## Task item
In the data below, one line contains "Image 1: Row" and a later one contains "Proofreading, a fruit". Print both, with every line between them, exactly and alone.

## Input material
━━━━━━━━━━━━━━━━━━━━

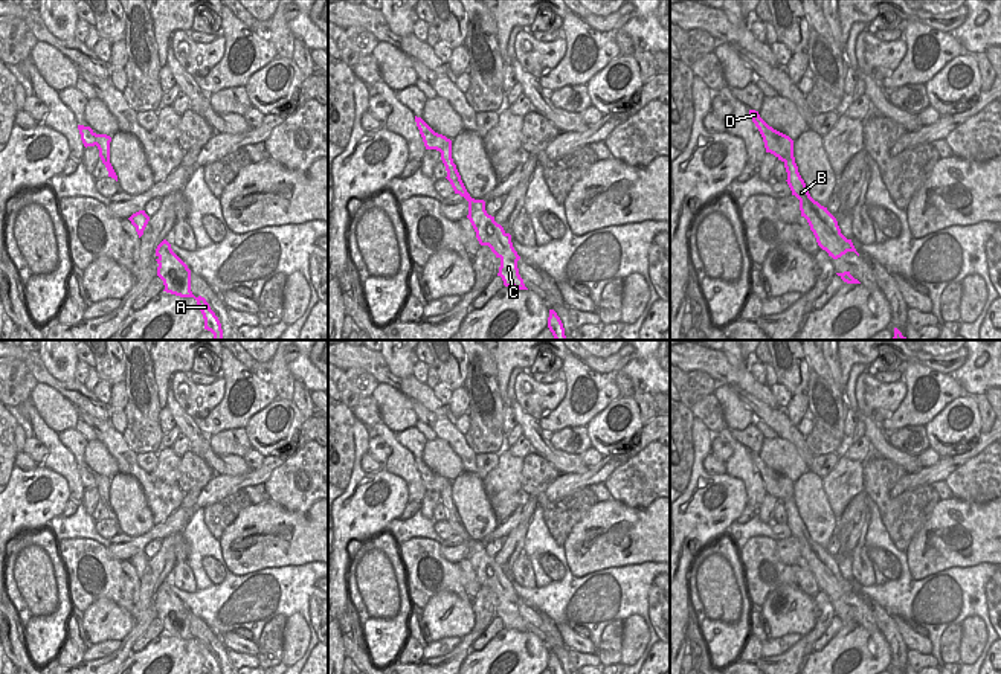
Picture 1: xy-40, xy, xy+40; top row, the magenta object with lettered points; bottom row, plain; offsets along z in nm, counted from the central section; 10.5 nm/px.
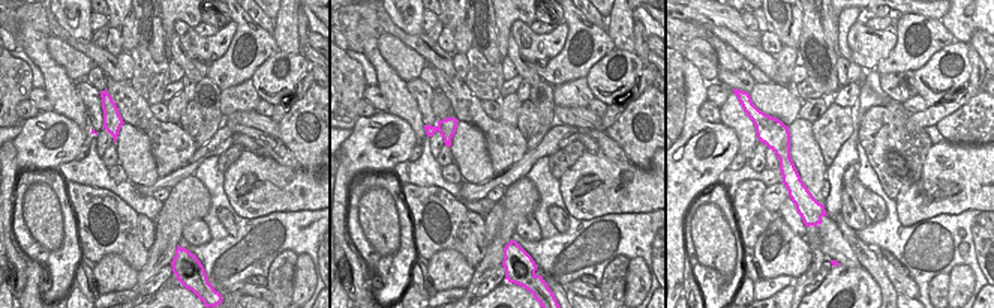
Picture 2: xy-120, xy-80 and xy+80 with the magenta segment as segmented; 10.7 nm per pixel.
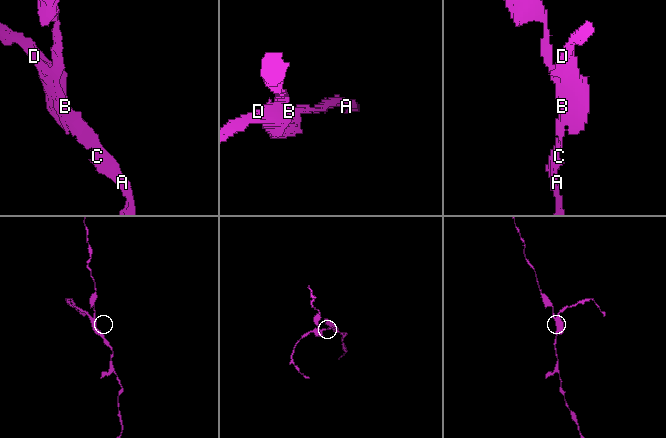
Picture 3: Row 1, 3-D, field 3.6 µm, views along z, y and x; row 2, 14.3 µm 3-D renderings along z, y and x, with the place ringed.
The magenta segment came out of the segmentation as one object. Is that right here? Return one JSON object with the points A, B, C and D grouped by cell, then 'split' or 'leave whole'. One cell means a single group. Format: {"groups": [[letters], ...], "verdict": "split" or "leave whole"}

━━━━━━━━━━━━━━━━━━━━

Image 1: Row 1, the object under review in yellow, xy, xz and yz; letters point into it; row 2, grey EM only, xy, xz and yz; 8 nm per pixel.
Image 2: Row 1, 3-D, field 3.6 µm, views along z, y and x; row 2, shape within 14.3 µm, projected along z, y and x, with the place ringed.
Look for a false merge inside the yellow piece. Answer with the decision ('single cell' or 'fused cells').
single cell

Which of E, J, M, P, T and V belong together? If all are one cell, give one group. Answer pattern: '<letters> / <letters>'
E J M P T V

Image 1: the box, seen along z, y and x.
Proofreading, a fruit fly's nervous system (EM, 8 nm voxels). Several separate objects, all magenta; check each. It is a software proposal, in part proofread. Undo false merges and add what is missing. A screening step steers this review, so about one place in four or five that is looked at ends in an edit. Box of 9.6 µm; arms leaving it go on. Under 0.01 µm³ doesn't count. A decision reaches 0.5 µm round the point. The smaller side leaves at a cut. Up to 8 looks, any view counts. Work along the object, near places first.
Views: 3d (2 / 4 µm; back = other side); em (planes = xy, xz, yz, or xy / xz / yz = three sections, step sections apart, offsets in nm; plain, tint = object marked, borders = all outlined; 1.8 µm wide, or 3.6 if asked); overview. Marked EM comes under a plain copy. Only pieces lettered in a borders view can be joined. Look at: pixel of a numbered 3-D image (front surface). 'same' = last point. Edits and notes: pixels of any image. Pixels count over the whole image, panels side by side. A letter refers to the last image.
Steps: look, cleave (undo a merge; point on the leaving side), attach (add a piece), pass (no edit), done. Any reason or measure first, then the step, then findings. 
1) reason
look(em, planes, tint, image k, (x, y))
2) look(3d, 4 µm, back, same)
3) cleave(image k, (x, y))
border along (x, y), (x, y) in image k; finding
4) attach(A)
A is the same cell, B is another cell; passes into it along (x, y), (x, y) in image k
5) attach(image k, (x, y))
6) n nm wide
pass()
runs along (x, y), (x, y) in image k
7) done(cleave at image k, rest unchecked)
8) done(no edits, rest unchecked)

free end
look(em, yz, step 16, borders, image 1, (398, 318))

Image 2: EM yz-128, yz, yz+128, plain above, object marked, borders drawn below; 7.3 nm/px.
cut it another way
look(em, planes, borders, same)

━━━━━━━━━━━━━━━━━━━━

## Result of this exercise
Image 1: Row 1, the object under review in yellow, xy, xz and yz; letters point into it; row 2, grey EM only, xy, xz and yz; 8 nm per pixel.
Image 2: Row 1, 3-D, field 3.6 µm, views along z, y and x; row 2, shape within 14.3 µm, projected along z, y and x, with the place ringed.
Look for a false merge inside the yellow piece. Answer with the decision ('single cell' or 'fused cells').
single cell

Which of E, J, M, P, T and V belong together? If all are one cell, give one group. Answer pattern: '<letters> / <letters>'
E J M P T V

Image 1: the box, seen along z, y and x.
Proofreading, a fruit fly's nervous system (EM, 8 nm voxels). Several separate objects, all magenta; check each. It is a software proposal, in part proofread. Undo false merges and add what is missing. A screening step steers this review, so about one place in four or five that is looked at ends in an edit. Box of 9.6 µm; arms leaving it go on. Under 0.01 µm³ doesn't count. A decision reaches 0.5 µm round the point. The smaller side leaves at a cut. Up to 8 looks, any view counts. Work along the object, near places first.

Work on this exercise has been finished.